▶ [TRECHO DA PÁGINA]:
◆ ◆ ◆

Ao optar por trabalhar este tema, o fiz por julgar um dever de justiça e não por simples prazer passageiro.
Falar sobre o elemento negro, em todas as suas dimensões, é um desafio. È tão desafiante, quanto necessário fazer uma abordagem abrangente.
A História do Rio Grande do Sul, tanto quanto a História do Brasil, silenciou a participação do Negro, mas omitiu capítulos decisivos na formação da sua gente, negando aos negros o direito de, ao menos, serem citados como construtores braçais desse grande povo.
Dante de Laytano afirma com muita propriedade, que tanto a História quanto a Literatura Gaúcha, ocupou-se do Negro apenas de forma acidental, ligeira e negligentemente, o que não vem a ser uma denúncia infundada.
De fato, a escravidão não é uma página de glória para o Brasil e nem para o povo brasileiro, pois nossa historiografia registra a escravidão negra, e muito demorou em abolir esta forma de discriminação. Foi o campeão em tráfico negreiro, explorou por mais de três séculos o homem servil, depois proclamou uma abolição para “satisfazer o branco” e não para libertar o negro, com inclusão social para uma vida construtiva, com uma existência digna.

◆ ◆ ◆

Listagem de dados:
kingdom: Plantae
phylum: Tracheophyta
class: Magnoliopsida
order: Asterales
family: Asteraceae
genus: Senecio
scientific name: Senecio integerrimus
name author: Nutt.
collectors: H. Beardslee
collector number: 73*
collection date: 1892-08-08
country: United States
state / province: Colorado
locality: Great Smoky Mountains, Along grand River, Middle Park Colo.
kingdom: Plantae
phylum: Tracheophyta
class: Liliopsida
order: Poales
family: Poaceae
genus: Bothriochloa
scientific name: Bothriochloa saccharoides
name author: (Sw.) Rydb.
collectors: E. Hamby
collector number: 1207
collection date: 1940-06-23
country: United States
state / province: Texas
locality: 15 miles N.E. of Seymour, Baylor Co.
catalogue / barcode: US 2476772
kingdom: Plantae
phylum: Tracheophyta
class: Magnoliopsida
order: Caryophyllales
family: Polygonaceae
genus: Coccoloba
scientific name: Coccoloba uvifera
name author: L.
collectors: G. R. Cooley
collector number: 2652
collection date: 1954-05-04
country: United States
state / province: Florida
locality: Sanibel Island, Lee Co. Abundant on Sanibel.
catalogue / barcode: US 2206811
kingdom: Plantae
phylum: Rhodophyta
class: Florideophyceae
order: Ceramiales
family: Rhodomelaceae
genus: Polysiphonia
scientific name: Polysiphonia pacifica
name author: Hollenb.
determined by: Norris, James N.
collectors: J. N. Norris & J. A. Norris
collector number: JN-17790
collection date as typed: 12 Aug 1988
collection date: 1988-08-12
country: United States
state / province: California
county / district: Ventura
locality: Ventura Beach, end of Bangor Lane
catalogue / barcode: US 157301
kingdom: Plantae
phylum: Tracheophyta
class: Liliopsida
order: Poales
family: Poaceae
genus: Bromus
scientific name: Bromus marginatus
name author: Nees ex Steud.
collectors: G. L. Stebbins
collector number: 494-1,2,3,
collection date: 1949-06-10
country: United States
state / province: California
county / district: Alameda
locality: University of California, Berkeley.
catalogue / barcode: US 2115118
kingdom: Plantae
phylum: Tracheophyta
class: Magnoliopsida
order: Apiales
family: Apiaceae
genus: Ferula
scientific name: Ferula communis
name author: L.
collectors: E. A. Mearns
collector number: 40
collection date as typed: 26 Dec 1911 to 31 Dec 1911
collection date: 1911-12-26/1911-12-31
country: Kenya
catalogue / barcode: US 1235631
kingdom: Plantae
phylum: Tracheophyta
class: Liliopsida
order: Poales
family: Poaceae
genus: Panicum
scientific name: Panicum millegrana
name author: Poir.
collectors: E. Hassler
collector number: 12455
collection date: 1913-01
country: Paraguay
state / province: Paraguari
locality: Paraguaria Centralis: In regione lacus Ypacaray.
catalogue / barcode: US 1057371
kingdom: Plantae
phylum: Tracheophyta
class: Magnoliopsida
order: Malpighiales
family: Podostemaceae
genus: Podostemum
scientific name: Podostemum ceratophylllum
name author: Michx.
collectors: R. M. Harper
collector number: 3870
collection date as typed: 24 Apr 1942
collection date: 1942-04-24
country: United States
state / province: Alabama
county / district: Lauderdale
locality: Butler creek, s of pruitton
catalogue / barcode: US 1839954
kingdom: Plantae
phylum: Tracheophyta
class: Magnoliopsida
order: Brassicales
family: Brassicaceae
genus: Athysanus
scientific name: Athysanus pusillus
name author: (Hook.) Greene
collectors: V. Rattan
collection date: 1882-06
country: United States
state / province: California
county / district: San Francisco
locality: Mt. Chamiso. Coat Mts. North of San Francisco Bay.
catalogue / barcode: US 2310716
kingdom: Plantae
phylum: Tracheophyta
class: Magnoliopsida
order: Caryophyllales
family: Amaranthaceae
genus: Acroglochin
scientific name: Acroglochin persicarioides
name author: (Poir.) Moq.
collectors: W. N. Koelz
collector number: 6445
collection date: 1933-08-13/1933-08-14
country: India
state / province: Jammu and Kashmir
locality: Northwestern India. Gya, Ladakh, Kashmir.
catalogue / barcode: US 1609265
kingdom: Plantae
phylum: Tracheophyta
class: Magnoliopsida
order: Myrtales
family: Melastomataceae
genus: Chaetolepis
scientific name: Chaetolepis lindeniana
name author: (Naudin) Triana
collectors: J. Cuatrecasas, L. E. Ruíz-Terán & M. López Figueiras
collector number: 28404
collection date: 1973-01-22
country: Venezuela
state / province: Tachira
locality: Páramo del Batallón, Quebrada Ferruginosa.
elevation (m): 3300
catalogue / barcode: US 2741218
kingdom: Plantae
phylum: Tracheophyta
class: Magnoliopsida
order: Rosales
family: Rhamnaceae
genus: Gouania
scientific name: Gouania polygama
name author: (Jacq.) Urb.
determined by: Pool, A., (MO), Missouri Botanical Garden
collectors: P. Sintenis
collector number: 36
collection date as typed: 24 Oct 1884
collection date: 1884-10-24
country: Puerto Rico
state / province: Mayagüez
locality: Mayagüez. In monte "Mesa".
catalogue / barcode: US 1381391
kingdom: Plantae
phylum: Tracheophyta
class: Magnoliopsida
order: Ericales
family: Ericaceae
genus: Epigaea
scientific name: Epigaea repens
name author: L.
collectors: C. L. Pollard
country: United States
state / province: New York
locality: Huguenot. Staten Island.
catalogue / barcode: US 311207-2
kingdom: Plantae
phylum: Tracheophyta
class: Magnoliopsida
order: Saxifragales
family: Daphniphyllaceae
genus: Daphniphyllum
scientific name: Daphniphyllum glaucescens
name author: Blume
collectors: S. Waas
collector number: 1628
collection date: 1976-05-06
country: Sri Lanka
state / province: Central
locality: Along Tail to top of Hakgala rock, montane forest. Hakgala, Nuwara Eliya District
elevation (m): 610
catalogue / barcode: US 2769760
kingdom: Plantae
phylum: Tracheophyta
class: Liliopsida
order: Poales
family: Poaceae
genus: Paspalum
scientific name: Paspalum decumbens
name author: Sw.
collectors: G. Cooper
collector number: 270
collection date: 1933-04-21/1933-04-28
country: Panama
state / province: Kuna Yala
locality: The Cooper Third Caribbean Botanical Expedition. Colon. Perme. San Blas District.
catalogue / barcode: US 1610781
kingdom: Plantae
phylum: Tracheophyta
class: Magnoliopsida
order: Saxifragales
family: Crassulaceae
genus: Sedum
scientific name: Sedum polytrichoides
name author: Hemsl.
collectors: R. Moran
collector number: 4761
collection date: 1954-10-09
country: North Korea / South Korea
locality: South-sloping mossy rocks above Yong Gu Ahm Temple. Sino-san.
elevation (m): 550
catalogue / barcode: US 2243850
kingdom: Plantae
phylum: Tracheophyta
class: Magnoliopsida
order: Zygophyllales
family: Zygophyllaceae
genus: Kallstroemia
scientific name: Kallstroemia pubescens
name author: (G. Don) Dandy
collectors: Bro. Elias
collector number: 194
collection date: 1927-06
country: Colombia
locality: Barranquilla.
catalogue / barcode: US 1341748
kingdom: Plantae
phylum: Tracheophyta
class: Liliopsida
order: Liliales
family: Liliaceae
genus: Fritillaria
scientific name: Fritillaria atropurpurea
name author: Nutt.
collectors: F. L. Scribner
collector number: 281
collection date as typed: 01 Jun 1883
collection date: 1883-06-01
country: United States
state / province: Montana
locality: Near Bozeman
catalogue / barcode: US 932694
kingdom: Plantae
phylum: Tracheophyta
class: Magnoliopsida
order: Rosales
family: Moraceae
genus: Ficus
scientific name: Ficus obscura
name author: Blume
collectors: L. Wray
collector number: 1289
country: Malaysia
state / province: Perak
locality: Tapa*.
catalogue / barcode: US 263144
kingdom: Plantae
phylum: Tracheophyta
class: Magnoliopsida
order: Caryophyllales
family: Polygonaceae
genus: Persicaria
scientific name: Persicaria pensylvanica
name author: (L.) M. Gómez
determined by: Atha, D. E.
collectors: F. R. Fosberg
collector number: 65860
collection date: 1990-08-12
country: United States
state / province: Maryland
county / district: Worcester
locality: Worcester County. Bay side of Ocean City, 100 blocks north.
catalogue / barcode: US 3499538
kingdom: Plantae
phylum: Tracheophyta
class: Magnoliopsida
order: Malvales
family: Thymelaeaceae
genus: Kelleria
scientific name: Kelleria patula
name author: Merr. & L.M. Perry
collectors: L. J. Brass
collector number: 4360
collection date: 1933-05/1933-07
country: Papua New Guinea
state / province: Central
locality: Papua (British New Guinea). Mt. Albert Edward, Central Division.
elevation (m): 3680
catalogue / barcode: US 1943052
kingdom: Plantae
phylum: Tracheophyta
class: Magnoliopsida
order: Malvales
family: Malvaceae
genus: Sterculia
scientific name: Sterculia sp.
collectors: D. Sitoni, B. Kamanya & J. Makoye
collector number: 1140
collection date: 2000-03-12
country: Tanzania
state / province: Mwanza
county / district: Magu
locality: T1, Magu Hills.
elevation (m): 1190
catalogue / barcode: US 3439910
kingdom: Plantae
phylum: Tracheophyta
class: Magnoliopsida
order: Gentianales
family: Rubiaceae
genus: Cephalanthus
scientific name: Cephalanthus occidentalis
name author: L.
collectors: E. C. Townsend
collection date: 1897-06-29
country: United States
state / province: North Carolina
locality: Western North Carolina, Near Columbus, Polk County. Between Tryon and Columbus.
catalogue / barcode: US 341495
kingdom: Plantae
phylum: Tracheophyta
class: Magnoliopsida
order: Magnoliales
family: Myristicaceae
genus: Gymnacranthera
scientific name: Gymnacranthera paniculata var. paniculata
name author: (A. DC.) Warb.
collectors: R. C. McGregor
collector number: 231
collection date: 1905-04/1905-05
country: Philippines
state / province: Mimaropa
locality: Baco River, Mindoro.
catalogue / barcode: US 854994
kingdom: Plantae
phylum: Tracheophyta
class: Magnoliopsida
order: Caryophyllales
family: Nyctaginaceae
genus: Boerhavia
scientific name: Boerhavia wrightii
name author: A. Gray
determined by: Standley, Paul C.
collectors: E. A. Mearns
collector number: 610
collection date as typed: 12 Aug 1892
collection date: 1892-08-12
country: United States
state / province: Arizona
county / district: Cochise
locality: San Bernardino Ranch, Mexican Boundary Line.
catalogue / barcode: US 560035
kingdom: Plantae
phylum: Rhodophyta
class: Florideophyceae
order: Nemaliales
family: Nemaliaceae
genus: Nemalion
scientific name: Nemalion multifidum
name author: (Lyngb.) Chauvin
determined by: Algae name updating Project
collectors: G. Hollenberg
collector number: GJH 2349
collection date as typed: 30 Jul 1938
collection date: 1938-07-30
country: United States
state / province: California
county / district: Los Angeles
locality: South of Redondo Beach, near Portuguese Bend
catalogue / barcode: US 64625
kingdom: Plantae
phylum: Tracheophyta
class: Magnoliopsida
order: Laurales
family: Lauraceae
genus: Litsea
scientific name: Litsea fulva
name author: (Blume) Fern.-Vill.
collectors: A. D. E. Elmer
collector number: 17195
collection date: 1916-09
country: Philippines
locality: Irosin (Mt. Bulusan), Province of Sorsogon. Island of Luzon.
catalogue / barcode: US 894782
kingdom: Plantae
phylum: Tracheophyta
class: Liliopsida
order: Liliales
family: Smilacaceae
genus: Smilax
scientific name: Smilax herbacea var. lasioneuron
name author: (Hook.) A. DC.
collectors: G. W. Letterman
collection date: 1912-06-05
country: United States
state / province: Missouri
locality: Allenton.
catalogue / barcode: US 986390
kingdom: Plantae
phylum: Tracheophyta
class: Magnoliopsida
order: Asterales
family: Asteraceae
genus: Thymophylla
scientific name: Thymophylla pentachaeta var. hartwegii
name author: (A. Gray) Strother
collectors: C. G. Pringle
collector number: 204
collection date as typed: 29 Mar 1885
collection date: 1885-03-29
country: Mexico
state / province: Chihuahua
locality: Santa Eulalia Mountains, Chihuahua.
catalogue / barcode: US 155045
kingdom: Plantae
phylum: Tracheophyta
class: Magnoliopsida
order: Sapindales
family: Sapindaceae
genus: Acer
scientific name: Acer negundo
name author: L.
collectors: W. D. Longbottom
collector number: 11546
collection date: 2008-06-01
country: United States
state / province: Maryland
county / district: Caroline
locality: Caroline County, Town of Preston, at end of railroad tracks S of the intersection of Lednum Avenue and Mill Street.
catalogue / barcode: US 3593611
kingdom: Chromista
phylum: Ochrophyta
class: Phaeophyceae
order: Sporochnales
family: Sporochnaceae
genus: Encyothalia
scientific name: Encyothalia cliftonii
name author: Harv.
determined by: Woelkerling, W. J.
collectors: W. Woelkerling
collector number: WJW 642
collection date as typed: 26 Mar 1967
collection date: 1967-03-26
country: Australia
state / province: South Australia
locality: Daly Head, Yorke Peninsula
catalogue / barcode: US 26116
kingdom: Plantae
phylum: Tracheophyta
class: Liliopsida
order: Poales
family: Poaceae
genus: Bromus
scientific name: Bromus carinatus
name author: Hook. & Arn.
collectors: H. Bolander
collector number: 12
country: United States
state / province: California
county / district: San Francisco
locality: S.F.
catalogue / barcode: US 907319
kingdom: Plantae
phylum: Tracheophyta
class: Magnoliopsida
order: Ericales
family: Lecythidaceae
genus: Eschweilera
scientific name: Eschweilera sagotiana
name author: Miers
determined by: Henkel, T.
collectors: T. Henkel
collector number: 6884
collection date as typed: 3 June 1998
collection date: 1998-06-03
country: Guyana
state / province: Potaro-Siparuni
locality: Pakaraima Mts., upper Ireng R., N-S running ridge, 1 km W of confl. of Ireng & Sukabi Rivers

◆ ◆ ◆

▶ [LISTA DE TAREFAS]:
1. No texto sobre o negro na história gaúcha, quem diz que a História e a Literatura Gaúcha trataram do Negro só de forma acidental?
2. Extraia do texto sobre o negro na história gaúcha o segmento que começa em "A História do Rio" e termina em "uma denúncia infundada.".
3. Prossiga o texto sobre o negro na história gaúcha a partir da última frase.

▶ [RESPOSTAS DAS TAREFAS]:
1. Dante de Laytano.

2.
A História do Rio Grande do Sul, tanto quanto a História do Brasil, silenciou a participação do Negro, mas omitiu capítulos decisivos na formação da sua gente, negando aos negros o direito de, ao menos, serem citados como construtores braçais desse grande povo.
Dante de Laytano afirma com muita propriedade, que tanto a História quanto a Literatura Gaúcha, ocupou-se do Negro apenas de forma acidental, ligeira e negligentemente, o que não vem a ser uma denúncia infundada.

3.
No Rio Grande do Sul, não poderia ter sido muito diferente do restante do Brasil. Tudo aconteceu da mesma forma, porém em proporções menores. O Negro foi escravo, foi sofrido, desprezado. Sua contribuição à formação da nossa gente, da nossa terra é pouco esclarecida.
O historiador Guilhermino César, em 1970, foi o primeiro a colocar o “Negro em destaque entre os elementos formadores da etnia gaúcha”.
Cabe a cada gaúcho, após um século de “Abolição” dar ao negro, elemento integrante da miscigenação e muito importante na formação do masaico cultural do Rio Grande gaúcho e brasileiro, o lugar que ele bem merece como construtor deste grande torrão.
Verificando a sua contribuição em todos os campos da construção sócio-econômica do Rio Grande, não podemos continuar omissos e ignorantes quanto ao papel preponderante que o negro desempenhou em nossa sociedade, em nossa formação sócio-cultural.
O negro entrou no Rio Grande do Sul com a ocupação portuguesa, pois esses e os luso-brasileiros já tinham se acostumado a ter escravos e não podiam dispensá-los nos seus trabalhos.
Não existem dados precisos quanto à data exata de ingresso dos primeiros negros, dos primeiros escravos africanos no Rio Grande do Sul, porém é certo que, com a chegada dos primeiros povoadores, ele já esteve presente, abrindo picada, fazendo pinguelas, etc.
O historiador Mário José Maestri Filho assim escreveu: “o escravo negro estabeleceu-se no atual território gaúcho antes do início da ocupação oficial do sul (1737). Portanto quando os primeiros povoadores, que para cá vieram, já o trouxeram na condição de escravo”.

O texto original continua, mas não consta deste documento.